Assignment. Output the full listing below exactly as it reads, and skip anything that is a picture.

Data records.
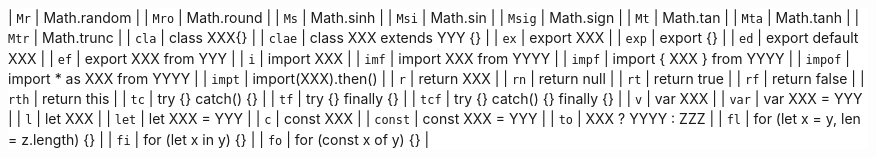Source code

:|    `Mr`     | Math.random                               |
|    `Mro`    | Math.round                                |
|    `Ms`     | Math.sinh                                 |
|    `Msi`    | Math.sin                                  |
|    `Msig`   | Math.sign                                 |
|    `Mt`     | Math.tan                                  |
|    `Mta`    | Math.tanh                                 |
|    `Mtr`    | Math.trunc                                |
|    `cla`    | class XXX{}                               |
|    `clae`   | class XXX extends  YYY {}                 |
|    `ex`     | export XXX                                |
|    `exp`    | export {}                                 |
|    `ed`     | export default XXX                        |
|    `ef`     | export XXX from YYY                       |
|    `i`      | import XXX                                |
|    `imf`    | import XXX from YYYY                      |
|    `impf`   | import { XXX } from YYYY                  |
|    `impof`  | import * as XXX from YYYY                 |
|    `impt`   | import(XXX).then()                        |
|    `r`      | return XXX                                |
|    `rn`     | return null                               |
|    `rt`     | return true                               |
|    `rf`     | return false                              |
|    `rth`    | return this                               |
|    `tc`     | try {} catch() {}                         |
|    `tf`     | try {} finally {}                         |
|    `tcf`    | try {} catch() {} finally {}              |
|    `v`      | var XXX                                   |
|    `var`    | var XXX = YYY                             |
|    `l`      | let XXX                                   |
|    `let`    | let XXX = YYY                             |
|    `c`      | const XXX                                 |
|    `const`  | const XXX = YYY                           |
|    `to`     | XXX ? YYYY : ZZZ                          |
|    `fl`     | for (let x = y, len = z.length) {}        |
|    `fi`     | for (let x in y) {}                       |
|    `fo`     | for (const x of y) {}                     |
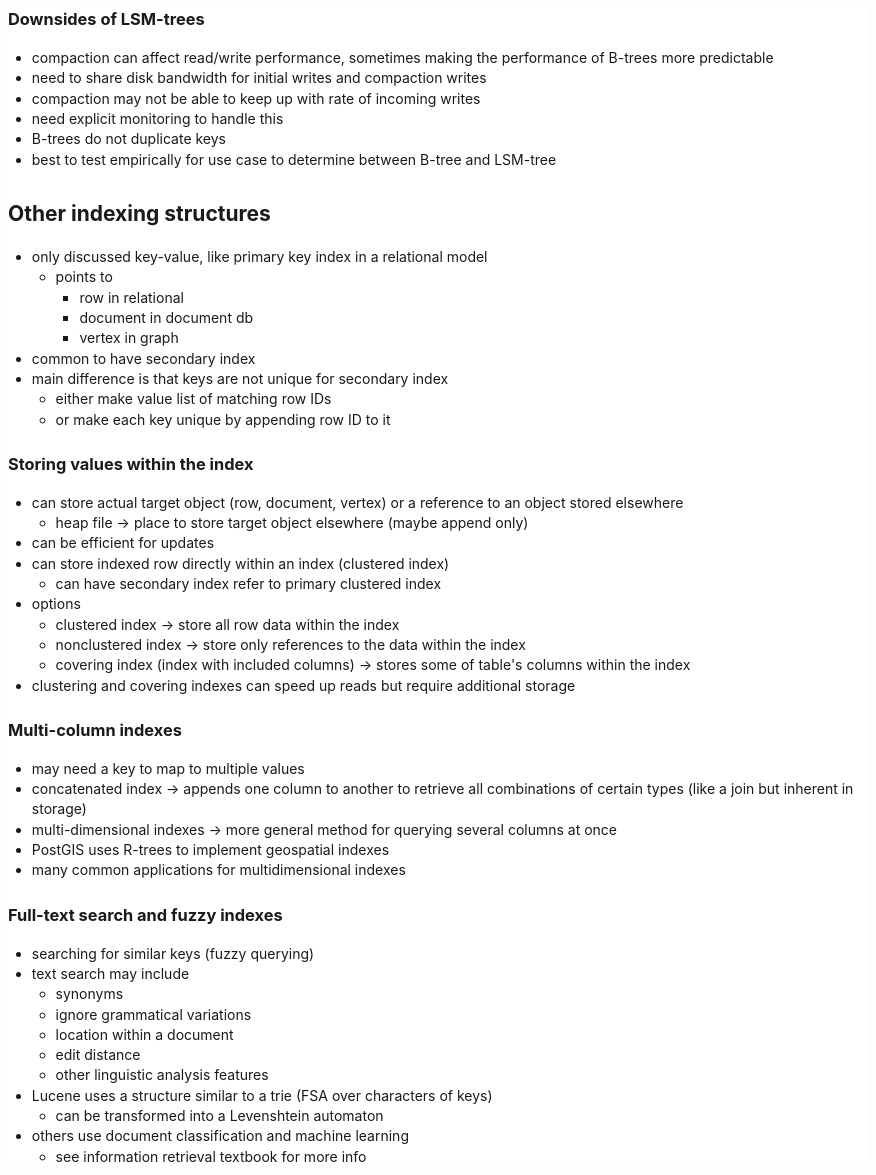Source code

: ### Downsides of LSM-trees
- compaction can affect read/write performance, sometimes making the performance
  of B-trees more predictable
- need to share disk bandwidth for initial writes and compaction writes
- compaction may not be able to keep up with rate of incoming writes
- need explicit monitoring to handle this
- B-trees do not duplicate keys
- best to test empirically for use case to determine between B-tree and LSM-tree

## Other indexing structures
- only discussed key-value, like primary key index in a relational model
    - points to
        - row in relational
        - document in document db
        - vertex in graph
- common to have secondary index
- main difference is that keys are not unique for secondary index
    - either make value list of matching row IDs
    - or make each key unique by appending row ID to it

### Storing values within the index
- can store actual target object (row, document, vertex) or a reference to an
  object stored elsewhere
    - heap file -> place to store target object elsewhere (maybe append only)
- can be efficient for updates
- can store indexed row directly within an index (clustered index)
    - can have secondary index refer to primary clustered index
- options
    - clustered index -> store all row data within the index
    - nonclustered index -> store only references to the data within the index
    - covering index (index with included columns) -> stores some of table's
      columns within the index
- clustering and covering indexes can speed up reads but require additional storage

### Multi-column indexes
- may need a key to map to multiple values
- concatenated index -> appends one column to another to retrieve all combinations
  of certain types (like a join but inherent in storage)
- multi-dimensional indexes -> more general method for querying several columns at once
- PostGIS uses R-trees to implement geospatial indexes
- many common applications for multidimensional indexes

### Full-text search and fuzzy indexes
- searching for similar keys (fuzzy querying)
- text search may include
    - synonyms
    - ignore grammatical variations
    - location within a document
    - edit distance
    - other linguistic analysis features
- Lucene uses a structure similar to a trie (FSA over characters of keys)
    - can be transformed into a Levenshtein automaton
- others use document classification and machine learning
    - see information retrieval textbook for more info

Answer section.
Source code

:|    `Mr`     | Math.random                               |
|    `Mro`    | Math.round                                |
|    `Ms`     | Math.sinh                                 |
|    `Msi`    | Math.sin                                  |
|    `Msig`   | Math.sign                                 |
|    `Mt`     | Math.tan                                  |
|    `Mta`    | Math.tanh                                 |
|    `Mtr`    | Math.trunc                                |
|    `cla`    | class XXX{}                               |
|    `clae`   | class XXX extends  YYY {}                 |
|    `ex`     | export XXX                                |
|    `exp`    | export {}                                 |
|    `ed`     | export default XXX                        |
|    `ef`     | export XXX from YYY                       |
|    `i`      | import XXX                                |
|    `imf`    | import XXX from YYYY                      |
|    `impf`   | import { XXX } from YYYY                  |
|    `impof`  | import * as XXX from YYYY                 |
|    `impt`   | import(XXX).then()                        |
|    `r`      | return XXX                                |
|    `rn`     | return null                               |
|    `rt`     | return true                               |
|    `rf`     | return false                              |
|    `rth`    | return this                               |
|    `tc`     | try {} catch() {}                         |
|    `tf`     | try {} finally {}                         |
|    `tcf`    | try {} catch() {} finally {}              |
|    `v`      | var XXX                                   |
|    `var`    | var XXX = YYY                             |
|    `l`      | let XXX                                   |
|    `let`    | let XXX = YYY                             |
|    `c`      | const XXX                                 |
|    `const`  | const XXX = YYY                           |
|    `to`     | XXX ? YYYY : ZZZ                          |
|    `fl`     | for (let x = y, len = z.length) {}        |
|    `fi`     | for (let x in y) {}                       |
|    `fo`     | for (const x of y) {}                     |
Source code

: ### Downsides of LSM-trees
- compaction can affect read/write performance, sometimes making the performance
  of B-trees more predictable
- need to share disk bandwidth for initial writes and compaction writes
- compaction may not be able to keep up with rate of incoming writes
- need explicit monitoring to handle this
- B-trees do not duplicate keys
- best to test empirically for use case to determine between B-tree and LSM-tree

## Other indexing structures
- only discussed key-value, like primary key index in a relational model
    - points to
        - row in relational
        - document in document db
        - vertex in graph
- common to have secondary index
- main difference is that keys are not unique for secondary index
    - either make value list of matching row IDs
    - or make each key unique by appending row ID to it

### Storing values within the index
- can store actual target object (row, document, vertex) or a reference to an
  object stored elsewhere
    - heap file -> place to store target object elsewhere (maybe append only)
- can be efficient for updates
- can store indexed row directly within an index (clustered index)
    - can have secondary index refer to primary clustered index
- options
    - clustered index -> store all row data within the index
    - nonclustered index -> store only references to the data within the index
    - covering index (index with included columns) -> stores some of table's
      columns within the index
- clustering and covering indexes can speed up reads but require additional storage

### Multi-column indexes
- may need a key to map to multiple values
- concatenated index -> appends one column to another to retrieve all combinations
  of certain types (like a join but inherent in storage)
- multi-dimensional indexes -> more general method for querying several columns at once
- PostGIS uses R-trees to implement geospatial indexes
- many common applications for multidimensional indexes

### Full-text search and fuzzy indexes
- searching for similar keys (fuzzy querying)
- text search may include
    - synonyms
    - ignore grammatical variations
    - location within a document
    - edit distance
    - other linguistic analysis features
- Lucene uses a structure similar to a trie (FSA over characters of keys)
    - can be transformed into a Levenshtein automaton
- others use document classification and machine learning
    - see information retrieval textbook for more info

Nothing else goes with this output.